Friday, March 13, 2015

Heart Attack Friday



One year ago today . . .

After my father died of a heart attack at the age of 58, I had experienced sympathetic chest pains for months after the funeral. Despite being profoundly scared standing next to my father’s bed, knowing from that experience the symptoms of a failing heart, when my turn came over forty years later, I was not surprised I waited almost a full day before driving myself to the hospital, something the experts say you should never do. Famous last words in many cases, I guess, but the pain was hardly severe, not at all like the pain radiating across my father’s back that had made him sick to his stomach. What I thought while driving to the hospital—stopping at every red light—was getting a cure for the annoying discomfort before the weekend. I had books to read and writing to be done.

It began Thursday evening with discomfort behind the sternum, from stress I thought from financial concerns in retirement and because my wife was ill. Took aspirin and meds for my arthritis and went to bed. Awoke at 4:30 Friday morning—long before daylight—with the same discomfort and knew that was unusual but went back to sleep for a while, always the best way to escape concerns, or the best way to die for that matter, as several people I knew had done, to sleep, perchance to dream before sudden painless nothingness. Inclined as most men are when it comes to doctors and hospital, I put off doing anything, always aware of the discomfort and now some pain on the back of my left bicep—something felt plenty of times from arthritic pain in that shoulder. For short periods of time, the discomfort and bicep pain were joined by slight pain along the jawline and all were with me until early afternoon Friday.

Getting admitted to the emergency room was rapid, dizzying. It became the beginning of the story of how to avoid paperwork and waiting in a room full of sick people. I told the ladies through the round hole in the glass, I know this may sound dramatic, but I need to see if I’m having a heart attack. From the moment of uttering those words until I was on the gurney in an operating room, naked except for a gown, shivering because it was so cold in the room until one of the men put a warmed blanket on me, in that span of an early quick EKG and an emergency room doctor asking if I knew I was in atrial fibrillation and had high blood pressure (no to the first, never ever had the second), from the moment of being on a gurney and racing down a hall while talking on a cell phone to Dee who was too sick to come to the hospital and telling her I was headed to the cath lab, from being amid a gathering heart team and after the cardiologist introducing himself and me sort of echoing my father by asking if the doctor was any good, from that first utterance about checking to see if I was having a heart attack to having a line installed from groin to heart along mysterious pathways and three stents installed in an artery with 99% blockage, in that time, thank you, thank you, thank you, far less than one hour had raced by.

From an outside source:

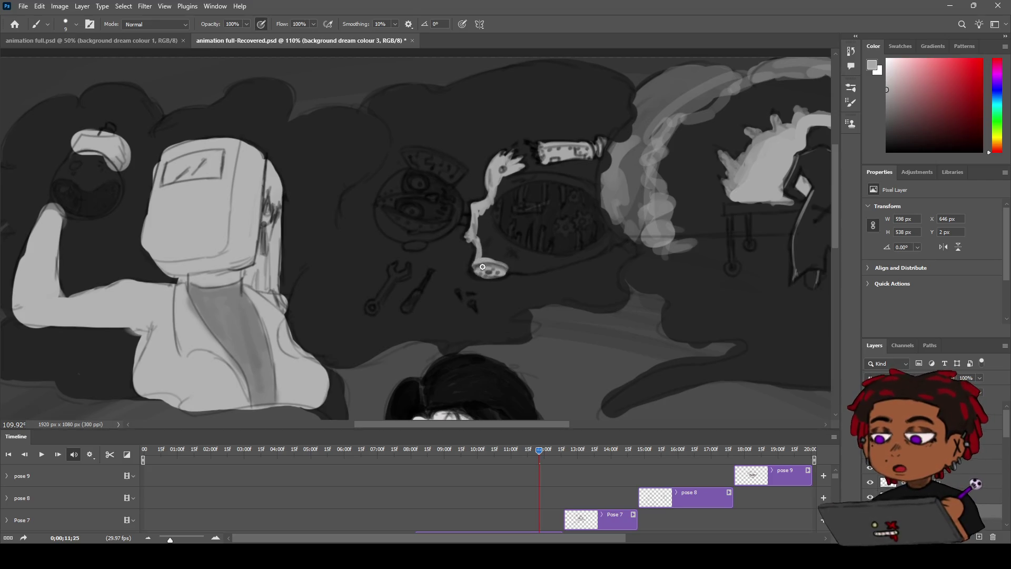
drag(508, 271, 599, 248)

I was never in a great deal of pain, feeling only flushed warmth during the procedure. There was some pain from two IVs, some slight pain from the shaved pubic start of the pathway to the heart. The endless blood gathering always hurt and bruised, but the most pain came from countless sticky contact pads for always awkward and tangled lifelines connected to them. Despite shaving various hairy areas, the worst pain was the removal of two hand-sized sticky pads stuck to chest and all the hairs upon it in case my heart needed some shock therapy. After just one firmly fixed pad was yanked off I was ready to confess all the bad things I had ever done.

There is always a value to serious illness. After my daughter’s battle with encephalitis, it was learning not to sweat the countless and ultimately meaningless small stuff that makes up so much of life. Her illness also brought an appreciation of living in the moment. True of all serious illness, I guess. But I learned something entirely different from having a heart attack.

Dreading it despite knowing it is mostly an infinitesimal part of living, I have always been afraid of the actual act of dying since I was old enough to understand the process. Somehow, lying there on the table before snaking a line up to my heart and installing three stents to save my life, despite knowing I could go into a full-blown attack and die, I felt no great fear, and part of that may have been the speed of the process from when I first spoke to the lady at the ER window. It was a feeling that one of the shoes had dropped, that finally the end process had become visible. Not that I wanted it or welcomed it, but it was a dance with the actual end game that binds all humans most strongly to each other.

I am not sure what the lack of fear during that dance with mortality meant ultimately. Maybe I became a slightly better person. Wife and children would have welcomed that early on. Maybe I appreciated even more the time I had left, a grand gift, enjoying family and watching granddaughters grow into beautifully brilliant young women. But other nagging fears crept in, no doubt to balance my earlier lack of fear when I was having the heart attack, small daily concerns: the blood thinner that immediately created problems; being told not to miss taking another drug because I now had foreign bodies in my artery and the body loves to clot around anything not its own.

Lovely.

A half-century after my father died from his heart attack, two decades after Jennifer’s illness, I was just glad there was another lesson learned from my illness: sometimes you do have to sweat some of the small stuff because some of it can kill you.